**WHAT NEEDS TO BE DONE:**
Set down the lines that begin at the top of the records and end with the line containing "### Privacy and Surveillance", and drop every picture.

[EXTRACTED INFORMATION]

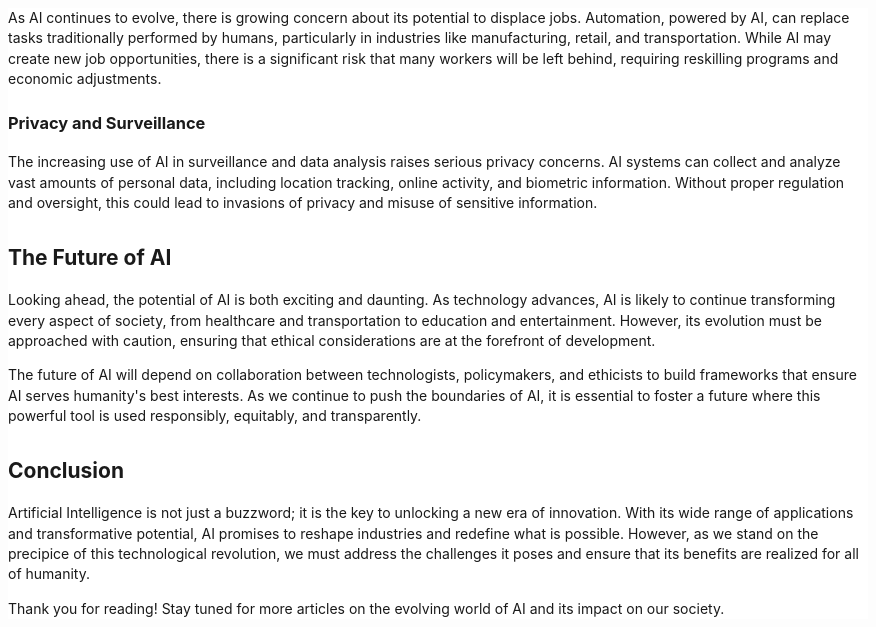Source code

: As AI continues to evolve, there is growing concern about its potential to displace jobs. Automation, powered by AI, can replace tasks traditionally performed by humans, particularly in industries like manufacturing, retail, and transportation. While AI may create new job opportunities, there is a significant risk that many workers will be left behind, requiring reskilling programs and economic adjustments.

### Privacy and Surveillance

The increasing use of AI in surveillance and data analysis raises serious privacy concerns. AI systems can collect and analyze vast amounts of personal data, including location tracking, online activity, and biometric information. Without proper regulation and oversight, this could lead to invasions of privacy and misuse of sensitive information.

## The Future of AI

Looking ahead, the potential of AI is both exciting and daunting. As technology advances, AI is likely to continue transforming every aspect of society, from healthcare and transportation to education and entertainment. However, its evolution must be approached with caution, ensuring that ethical considerations are at the forefront of development.

The future of AI will depend on collaboration between technologists, policymakers, and ethicists to build frameworks that ensure AI serves humanity's best interests. As we continue to push the boundaries of AI, it is essential to foster a future where this powerful tool is used responsibly, equitably, and transparently.

## Conclusion

Artificial Intelligence is not just a buzzword; it is the key to unlocking a new era of innovation. With its wide range of applications and transformative potential, AI promises to reshape industries and redefine what is possible. However, as we stand on the precipice of this technological revolution, we must address the challenges it poses and ensure that its benefits are realized for all of humanity.

Thank you for reading! Stay tuned for more articles on the evolving world of AI and its impact on our society.
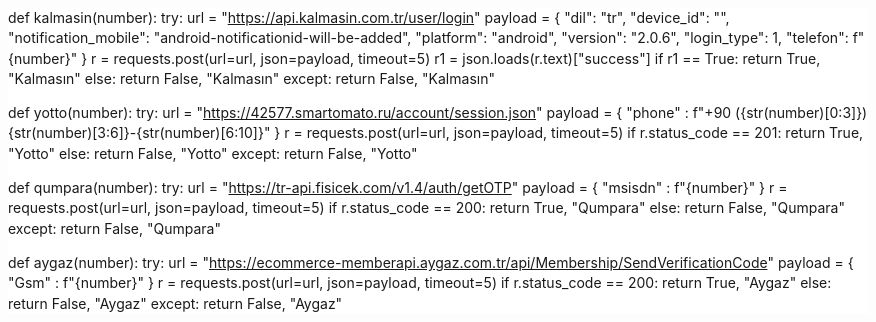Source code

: def kalmasin(number):
    try:
        url = "https://api.kalmasin.com.tr/user/login"
        payload = {
            "dil": "tr",
            "device_id": "",
            "notification_mobile": "android-notificationid-will-be-added",
            "platform": "android",
            "version": "2.0.6",
            "login_type": 1,
            "telefon": f"{number}"
        }
        r = requests.post(url=url, json=payload, timeout=5)
        r1 = json.loads(r.text)["success"]
        if r1 == True:
            return True, "Kalmasın"
        else:
            return False, "Kalmasın"
    except:
        return False, "Kalmasın"

def yotto(number):
    try:
        url = "https://42577.smartomato.ru/account/session.json"
        payload = {
            "phone" : f"+90 ({str(number)[0:3]}) {str(number)[3:6]}-{str(number)[6:10]}"
        }
        r = requests.post(url=url, json=payload, timeout=5)
        if r.status_code == 201:
            return True, "Yotto"
        else:
            return False, "Yotto"
    except:
        return False, "Yotto"

def qumpara(number):
    try:
        url = "https://tr-api.fisicek.com/v1.4/auth/getOTP"
        payload = {
            "msisdn" : f"{number}"
        }
        r = requests.post(url=url, json=payload, timeout=5)
        if r.status_code == 200:
            return True, "Qumpara"
        else:
            return False, "Qumpara"
    except:
        return False, "Qumpara"

def aygaz(number):
    try:
        url = "https://ecommerce-memberapi.aygaz.com.tr/api/Membership/SendVerificationCode"
        payload = {
            "Gsm" : f"{number}"
        }
        r = requests.post(url=url, json=payload, timeout=5)
        if r.status_code == 200:
            return True, "Aygaz"
        else:
            return False, "Aygaz"
    except:
        return False, "Aygaz"
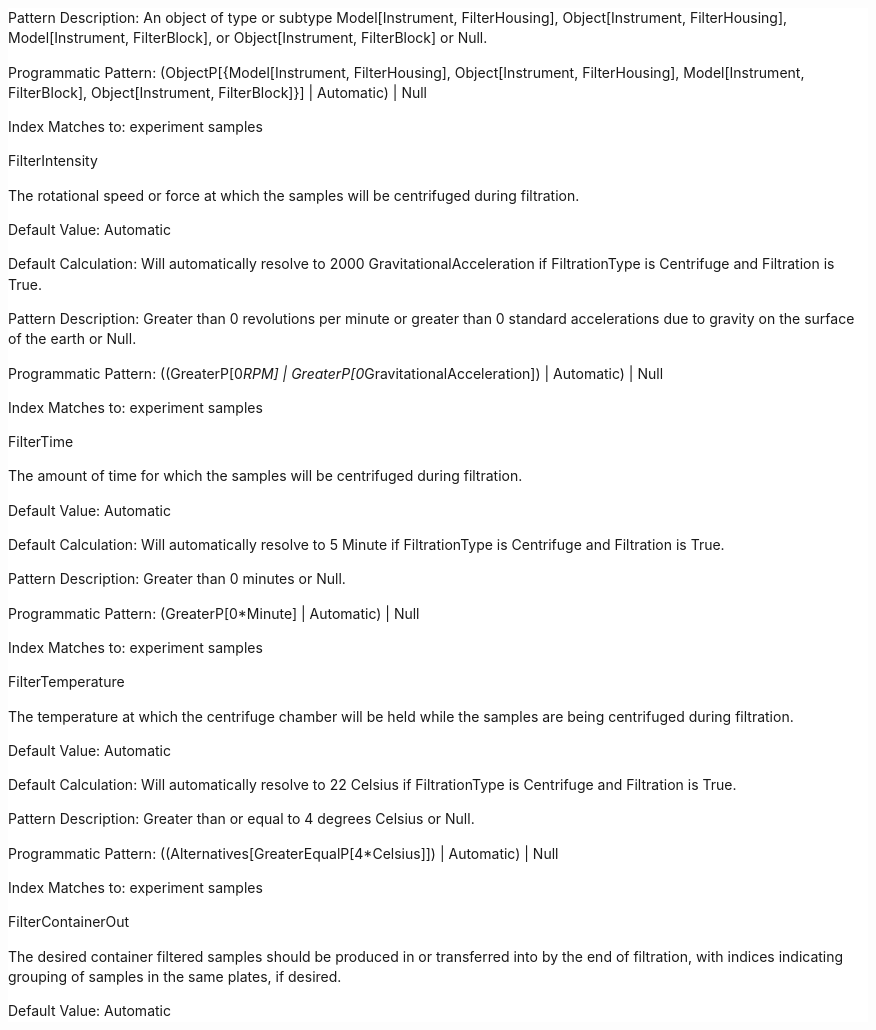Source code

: Pattern Description: An object of type or subtype Model[Instrument, FilterHousing], Object[Instrument, FilterHousing], Model[Instrument, FilterBlock], or Object[Instrument, FilterBlock] or Null.

Programmatic Pattern: (ObjectP[{Model[Instrument, FilterHousing], Object[Instrument, FilterHousing], Model[Instrument, FilterBlock], Object[Instrument, FilterBlock]}] | Automatic) | Null

Index Matches to: experiment samples

FilterIntensity

The rotational speed or force at which the samples will be centrifuged during filtration.

Default Value: Automatic

Default Calculation: Will automatically resolve to 2000 GravitationalAcceleration if FiltrationType is Centrifuge and Filtration is True.

Pattern Description: Greater than 0 revolutions per minute or greater than 0 standard accelerations due to gravity on the surface of the earth or Null.

Programmatic Pattern: ((GreaterP[0*RPM] | GreaterP[0*GravitationalAcceleration]) | Automatic) | Null

Index Matches to: experiment samples

FilterTime

The amount of time for which the samples will be centrifuged during filtration.

Default Value: Automatic

Default Calculation: Will automatically resolve to 5 Minute if FiltrationType is Centrifuge and Filtration is True.

Pattern Description: Greater than 0 minutes or Null.

Programmatic Pattern: (GreaterP[0*Minute] | Automatic) | Null

Index Matches to: experiment samples

FilterTemperature

The temperature at which the centrifuge chamber will be held while the samples are being centrifuged during filtration.

Default Value: Automatic

Default Calculation: Will automatically resolve to 22 Celsius if FiltrationType is Centrifuge and Filtration is True.

Pattern Description: Greater than or equal to 4 degrees Celsius or Null.

Programmatic Pattern: ((Alternatives[GreaterEqualP[4*Celsius]]) | Automatic) | Null

Index Matches to: experiment samples

FilterContainerOut

The desired container filtered samples should be produced in or transferred into by the end of filtration, with indices indicating grouping of samples in the same plates, if desired.

Default Value: Automatic
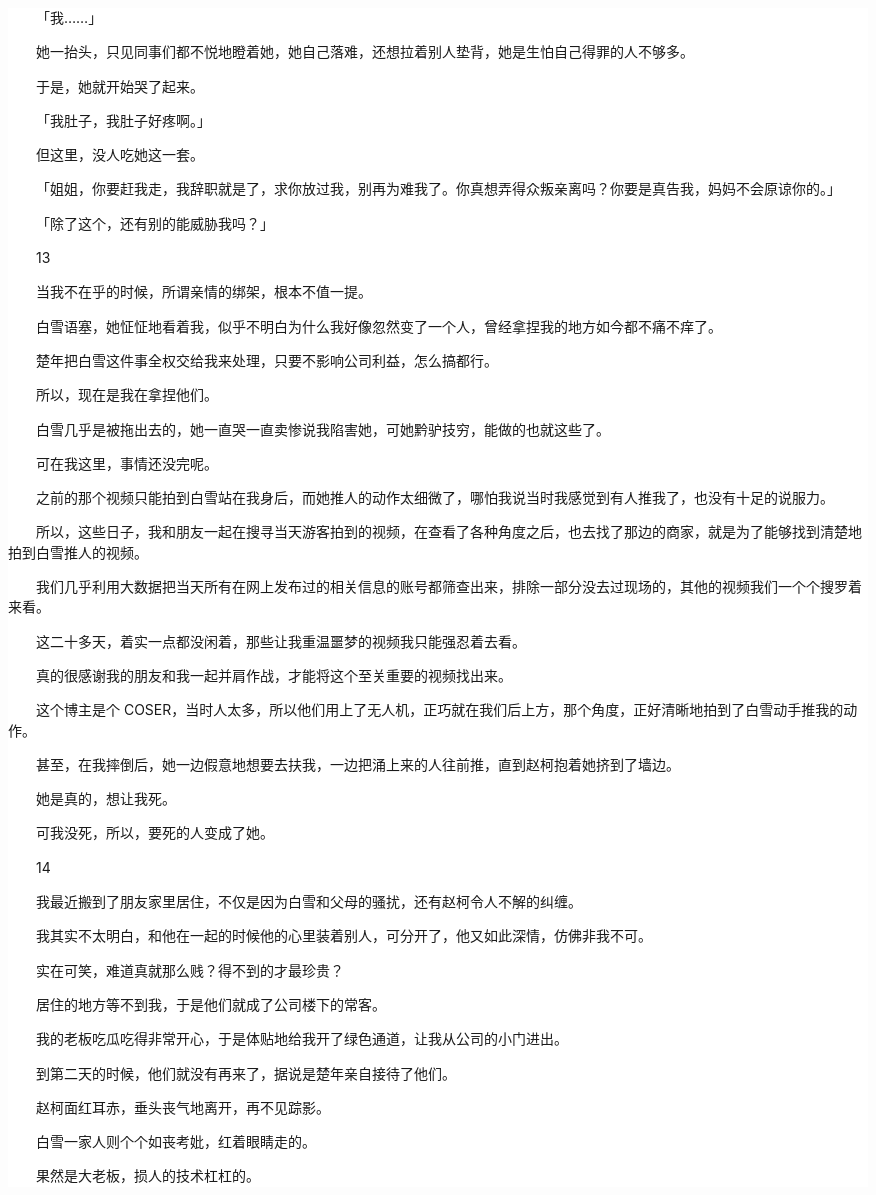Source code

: &emsp;&emsp;「我……」  
  
&emsp;&emsp;她一抬头，只见同事们都不悦地瞪着她，她自己落难，还想拉着别人垫背，她是生怕自己得罪的人不够多。  
  
&emsp;&emsp;于是，她就开始哭了起来。  
  
&emsp;&emsp;「我肚子，我肚子好疼啊。」  
  
&emsp;&emsp;但这里，没人吃她这一套。  
  
&emsp;&emsp;「姐姐，你要赶我走，我辞职就是了，求你放过我，别再为难我了。你真想弄得众叛亲离吗？你要是真告我，妈妈不会原谅你的。」  
  
&emsp;&emsp;「除了这个，还有别的能威胁我吗？」  
  
&emsp;&emsp;13  
  
&emsp;&emsp;当我不在乎的时候，所谓亲情的绑架，根本不值一提。  
  
&emsp;&emsp;白雪语塞，她怔怔地看着我，似乎不明白为什么我好像忽然变了一个人，曾经拿捏我的地方如今都不痛不痒了。  
  
&emsp;&emsp;楚年把白雪这件事全权交给我来处理，只要不影响公司利益，怎么搞都行。  
  
&emsp;&emsp;所以，现在是我在拿捏他们。  
  
&emsp;&emsp;白雪几乎是被拖出去的，她一直哭一直卖惨说我陷害她，可她黔驴技穷，能做的也就这些了。  
  
&emsp;&emsp;可在我这里，事情还没完呢。  
  
&emsp;&emsp;之前的那个视频只能拍到白雪站在我身后，而她推人的动作太细微了，哪怕我说当时我感觉到有人推我了，也没有十足的说服力。  
  
&emsp;&emsp;所以，这些日子，我和朋友一起在搜寻当天游客拍到的视频，在查看了各种角度之后，也去找了那边的商家，就是为了能够找到清楚地拍到白雪推人的视频。  
  
&emsp;&emsp;我们几乎利用大数据把当天所有在网上发布过的相关信息的账号都筛查出来，排除一部分没去过现场的，其他的视频我们一个个搜罗着来看。  
  
&emsp;&emsp;这二十多天，着实一点都没闲着，那些让我重温噩梦的视频我只能强忍着去看。  
  
&emsp;&emsp;真的很感谢我的朋友和我一起并肩作战，才能将这个至关重要的视频找出来。  
  
&emsp;&emsp;这个博主是个 COSER，当时人太多，所以他们用上了无人机，正巧就在我们后上方，那个角度，正好清晰地拍到了白雪动手推我的动作。  
  
&emsp;&emsp;甚至，在我摔倒后，她一边假意地想要去扶我，一边把涌上来的人往前推，直到赵柯抱着她挤到了墙边。  
  
&emsp;&emsp;她是真的，想让我死。  
  
&emsp;&emsp;可我没死，所以，要死的人变成了她。  
  
&emsp;&emsp;14  
  
&emsp;&emsp;我最近搬到了朋友家里居住，不仅是因为白雪和父母的骚扰，还有赵柯令人不解的纠缠。  
  
&emsp;&emsp;我其实不太明白，和他在一起的时候他的心里装着别人，可分开了，他又如此深情，仿佛非我不可。  
  
&emsp;&emsp;实在可笑，难道真就那么贱？得不到的才最珍贵？  
  
&emsp;&emsp;居住的地方等不到我，于是他们就成了公司楼下的常客。  
  
&emsp;&emsp;我的老板吃瓜吃得非常开心，于是体贴地给我开了绿色通道，让我从公司的小门进出。  
  
&emsp;&emsp;到第二天的时候，他们就没有再来了，据说是楚年亲自接待了他们。  
  
&emsp;&emsp;赵柯面红耳赤，垂头丧气地离开，再不见踪影。  
  
&emsp;&emsp;白雪一家人则个个如丧考妣，红着眼睛走的。  
  
&emsp;&emsp;果然是大老板，损人的技术杠杠的。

[/EXTRACTED INFORMATION]

**ANSWER SPACE:**
Source code

: As AI continues to evolve, there is growing concern about its potential to displace jobs. Automation, powered by AI, can replace tasks traditionally performed by humans, particularly in industries like manufacturing, retail, and transportation. While AI may create new job opportunities, there is a significant risk that many workers will be left behind, requiring reskilling programs and economic adjustments.

### Privacy and Surveillance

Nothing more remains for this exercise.